Exercise instructions: Copy out each of the records below word for word, keeping every line as it stands. Leave the pictures out of your answer.
*** Given data ***
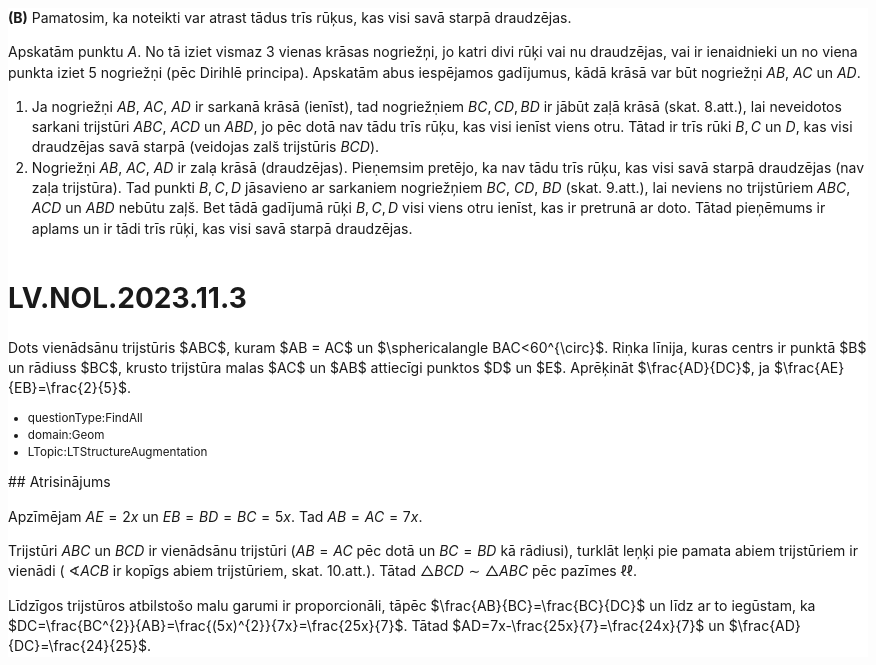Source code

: **(B)** Pamatosim, ka noteikti var atrast tādus trīs rūķus, kas visi 
savā starpā draudzējas.

Apskatām punktu $A$. No tā iziet vismaz $3$ vienas krāsas nogriežņi, 
jo katri divi rūķi vai nu draudzējas, vai ir ienaidnieki un no viena 
punkta iziet $5$ nogriežṇi (pēc Dirihlē principa). Apskatām abus 
iespējamos gadījumus, kādā krāsā var būt nogriežṇi $AB$, $AC$ un $AD$.

1. Ja nogriežṇi $AB$, $AC$, $AD$ ir sarkanā krāsā (ienīst), tad nogriežṇiem 
   $B C, C D, B D$ ir jābūt zaḷā krāsā (skat. 8.att.), lai neveidotos 
   sarkani trijstūri $ABC$, $ACD$ un $ABD$, jo pēc dotā nav tādu trīs 
   rūķu, kas visi ienīst viens otru. Tātad ir trīs rūki $B,C$ un $D$, 
   kas visi draudzējas savā starpā (veidojas zals̆ trijstūris $BCD$).
2. Nogriežṇi $AB$, $AC$, $AD$ ir zalạ krāsā (draudzējas). Pieṇemsim 
   pretējo, ka nav tādu trīs rūķu, kas visi savā starpā draudzējas 
   (nav zaḷa trijstūra). Tad punkti $B,C,D$ jāsavieno ar sarkaniem 
   nogriežņiem $BC$, $CD$, $BD$ (skat. 9.att.), lai neviens no trijstūriem 
   $ABC$, $ACD$ un $ABD$ nebūtu zaļš. Bet tādā gadījumā rūķi $B,C,D$ 
   visi viens otru ienīst, kas ir pretrunā ar doto. Tātad pieņēmums ir 
   aplams un ir tādi trīs rūķi, kas visi savā starpā draudzējas.
</text>




# <lo-sample/> LV.NOL.2023.11.3

<text lang="lv">
Dots vienādsānu trijstūris $ABC$, kuram $AB = AC$ un 
$\sphericalangle BAC<60^{\circ}$. Riṇka līnija, kuras centrs ir punktā 
$B$ un rādiuss $BC$, krusto trijstūra malas $AC$ un $AB$ 
attiecīgi punktos $D$ un $E$. Aprēķināt $\frac{AD}{DC}$, 
ja $\frac{AE}{EB}=\frac{2}{5}$.
</text>

<small>

* questionType:FindAll
* domain:Geom
* LTopic:LTStructureAugmentation

</small>

<text lang="lv">
## Atrisinājums

Apzīmējam $AE=2x$ un $EB=BD=BC=5x$. Tad $AB=AC=7x$.

Trijstūri $ABC$ un $BCD$ ir vienādsānu trijstūri ($AB=AC$ pēc dotā 
un $BC=BD$ kā rādiusi), turklāt leņķi pie pamata abiem trijstūriem 
ir vienādi ( $\sphericalangle A C B$ ir kopīgs abiem trijstūriem, skat. 
10.att.). Tātad $\triangle B C D \sim \triangle A B C$ pēc pazīmes 
$\ell \ell$.

Līdzīgos trijstūros atbilstošo malu garumi ir proporcionāli, tāpēc 
$\frac{AB}{BC}=\frac{BC}{DC}$ un līdz ar to iegūstam, ka 
$DC=\frac{BC^{2}}{AB}=\frac{(5x)^{2}}{7x}=\frac{25x}{7}$. 
Tātad $AD=7x-\frac{25x}{7}=\frac{24x}{7}$ un 
$\frac{AD}{DC}=\frac{24}{25}$.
*** End of Given data ***
Exercise output:
Source code

: **(B)** Pamatosim, ka noteikti var atrast tādus trīs rūķus, kas visi 
savā starpā draudzējas.

Apskatām punktu $A$. No tā iziet vismaz $3$ vienas krāsas nogriežņi, 
jo katri divi rūķi vai nu draudzējas, vai ir ienaidnieki un no viena 
punkta iziet $5$ nogriežṇi (pēc Dirihlē principa). Apskatām abus 
iespējamos gadījumus, kādā krāsā var būt nogriežṇi $AB$, $AC$ un $AD$.

1. Ja nogriežṇi $AB$, $AC$, $AD$ ir sarkanā krāsā (ienīst), tad nogriežṇiem 
   $B C, C D, B D$ ir jābūt zaḷā krāsā (skat. 8.att.), lai neveidotos 
   sarkani trijstūri $ABC$, $ACD$ un $ABD$, jo pēc dotā nav tādu trīs 
   rūķu, kas visi ienīst viens otru. Tātad ir trīs rūki $B,C$ un $D$, 
   kas visi draudzējas savā starpā (veidojas zals̆ trijstūris $BCD$).
2. Nogriežṇi $AB$, $AC$, $AD$ ir zalạ krāsā (draudzējas). Pieṇemsim 
   pretējo, ka nav tādu trīs rūķu, kas visi savā starpā draudzējas 
   (nav zaḷa trijstūra). Tad punkti $B,C,D$ jāsavieno ar sarkaniem 
   nogriežņiem $BC$, $CD$, $BD$ (skat. 9.att.), lai neviens no trijstūriem 
   $ABC$, $ACD$ un $ABD$ nebūtu zaļš. Bet tādā gadījumā rūķi $B,C,D$ 
   visi viens otru ienīst, kas ir pretrunā ar doto. Tātad pieņēmums ir 
   aplams un ir tādi trīs rūķi, kas visi savā starpā draudzējas.
</text>




# <lo-sample/> LV.NOL.2023.11.3

<text lang="lv">
Dots vienādsānu trijstūris $ABC$, kuram $AB = AC$ un 
$\sphericalangle BAC<60^{\circ}$. Riṇka līnija, kuras centrs ir punktā 
$B$ un rādiuss $BC$, krusto trijstūra malas $AC$ un $AB$ 
attiecīgi punktos $D$ un $E$. Aprēķināt $\frac{AD}{DC}$, 
ja $\frac{AE}{EB}=\frac{2}{5}$.
</text>

<small>

* questionType:FindAll
* domain:Geom
* LTopic:LTStructureAugmentation

</small>

<text lang="lv">
## Atrisinājums

Apzīmējam $AE=2x$ un $EB=BD=BC=5x$. Tad $AB=AC=7x$.

Trijstūri $ABC$ un $BCD$ ir vienādsānu trijstūri ($AB=AC$ pēc dotā 
un $BC=BD$ kā rādiusi), turklāt leņķi pie pamata abiem trijstūriem 
ir vienādi ( $\sphericalangle A C B$ ir kopīgs abiem trijstūriem, skat. 
10.att.). Tātad $\triangle B C D \sim \triangle A B C$ pēc pazīmes 
$\ell \ell$.

Līdzīgos trijstūros atbilstošo malu garumi ir proporcionāli, tāpēc 
$\frac{AB}{BC}=\frac{BC}{DC}$ un līdz ar to iegūstam, ka 
$DC=\frac{BC^{2}}{AB}=\frac{(5x)^{2}}{7x}=\frac{25x}{7}$. 
Tātad $AD=7x-\frac{25x}{7}=\frac{24x}{7}$ un 
$\frac{AD}{DC}=\frac{24}{25}$.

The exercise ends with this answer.